Prof. Anna Krylov
Anna Krylov is a Professor of Chemistry at the University of Southern California working in the area of theoretical and computational quantum chemistry. She received her M.Sc. in Chemistry from Moscow State University and her Ph.D from The Hebrew University of Jerusalem. Upon completing her Ph.D. in 1996, she joined Prof. Martin HeadGordon’s group at the University of California, Berkeley, as a postdoctoral research associate. In 1998 she joined the Department of Chemistry at USC. She has co-authored more than 120 publications and has delivered more than 130 invited lectures. She received numerous prizes, including the WATOC (World Association of Theoretical and Computational Chemists) 2007 Dirac Medal for her “outstanding research on new methods in electronic structure theory for the description of bond-breaking, in conjunction with the spin-flip method”. She also received the 2012 Theoretical Chemistry Award from the Physical Chemistry division of ACS. Professor Krylov has served on several editorial boards, organized multiple symposia and is a board member of WATOC and ISTCP. Anna is also on the Board of Directors of Q-Chem Inc, one of the world’s leading ab initio quantum chemistry programs.
Molecules and light: The story of life, death, and our quest for knowledge
Abstract Interactions between molecules and light are essential to life on Earth and chemistry in space. They play a key role in the natural and artificial harvesting of solar energy that powers our planet. On the other hand, light can damage living organisms and materials by producing electronically excited and open-shell molecular species. Interactions between molecules and light enable us to study the world around us whether we are using ordinary visual perception to see objects on a macroscopic scale, spectroscopy to examine objects on a microscopic scale or far out in space, or we are interrogating processes in live organisms with atomic-level resolution. This lecture will highlight quantum chemical aspects of the interaction of molecules with light and illustrate the role of predictive theoretical tools in developing better bioimaging probes.
Ab initio approaches to electronically excited and open-shell species: Success stories and open issues
Abstract Open-shell and electronically excited species are ubiquitous in chemistry, yet their theoretical description is difficult due to inherent electronic degeneracies. This lecture will review successful approaches to ab initio modeling of multi-configurational wave-functions focusing on the equation-ofmotion coupled-cluster (EOM-CC) family of methods. Existing challenges and current developments will be discussed, in particular, the extension of EOM-CC to metastable electronic states (i.e., resonances).
Prof. Spiridoula Matsika
Spiridoula Matsika received a B.Sc. in Chemistry from the National and Kapodistrian University of Athens, Greece in 1994, and a Ph.D. in Chemical Physics from Ohio State University in 2000. After completing her Ph.D. she spent three years as a postdoctoral fellow at Johns Hopkins University. In 2003 she was appointed Assistant Professor of Chemistry at Temple University in Philadelphia, promoted to Associate Professor of Chemistry in 2009. Spiridoula Matsika was a recipient of the Presidential Fellowship at Ohio State University, and in 2005 received the National Science Foundation CAREER award.

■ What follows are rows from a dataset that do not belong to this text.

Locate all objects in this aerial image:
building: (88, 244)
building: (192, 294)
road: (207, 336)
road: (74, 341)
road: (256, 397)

She has published 60 peer reviewed journal articles, including review articles, and book chapters, and has presented 72 invited lectures at conferences and universities. She has supervised several postdoctoral fellows, Ph.D., M.Sc. and undergraduate students in research through her tenure at Temple University. Her research focuses on the theoretical description of nonadiabatic events and conical intersections in molecular systems.
What molecules do when they get excited
When molecules interact with light they absorb energy and become excited reactive species. The transformations that occur following the absorption of light are important in life, chemistry, and solar energy production. In biology and medicine of particular importance is the interaction of UV radiation with DNA and RNA, which may lead to photochemical damage, and eventually cancer. Although photochemical damage takes place in these macromolecules, its frequency is reduced by their inherent ability to protect themselves by transforming the harmful UV radiation into harmless heat. This lecture will discuss how we use quantum chemistry to understand the photostability of DNA.

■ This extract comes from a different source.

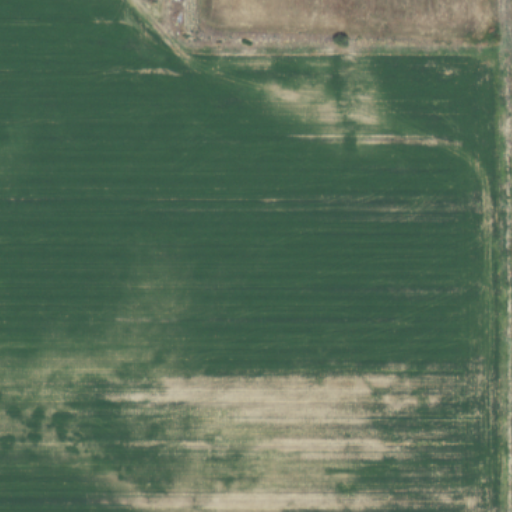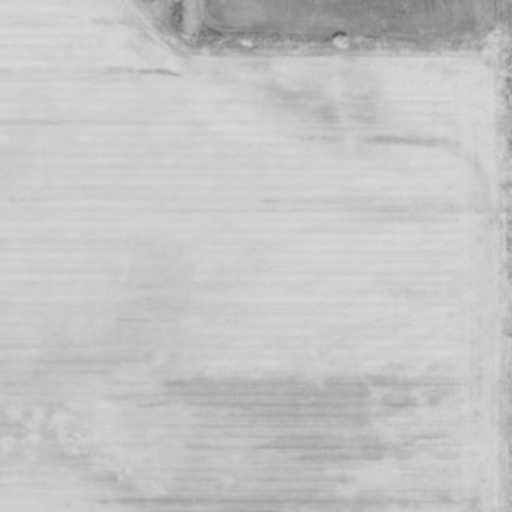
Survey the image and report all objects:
crop: (256, 256)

Quantum chemical studies of photoinitiated events in biological molecules
The theoretical description of photophysical and photochemical processes in molecules is challenging, since it requires accurate description of excited states and their potential energy surfaces away from the Franck Condon region. Nonadiabatic events are also essential for the description of photoinitiated processes. This talk will present progress in the quantum mechanical description of photophysical and photochemical processes, focusing on biological molecules.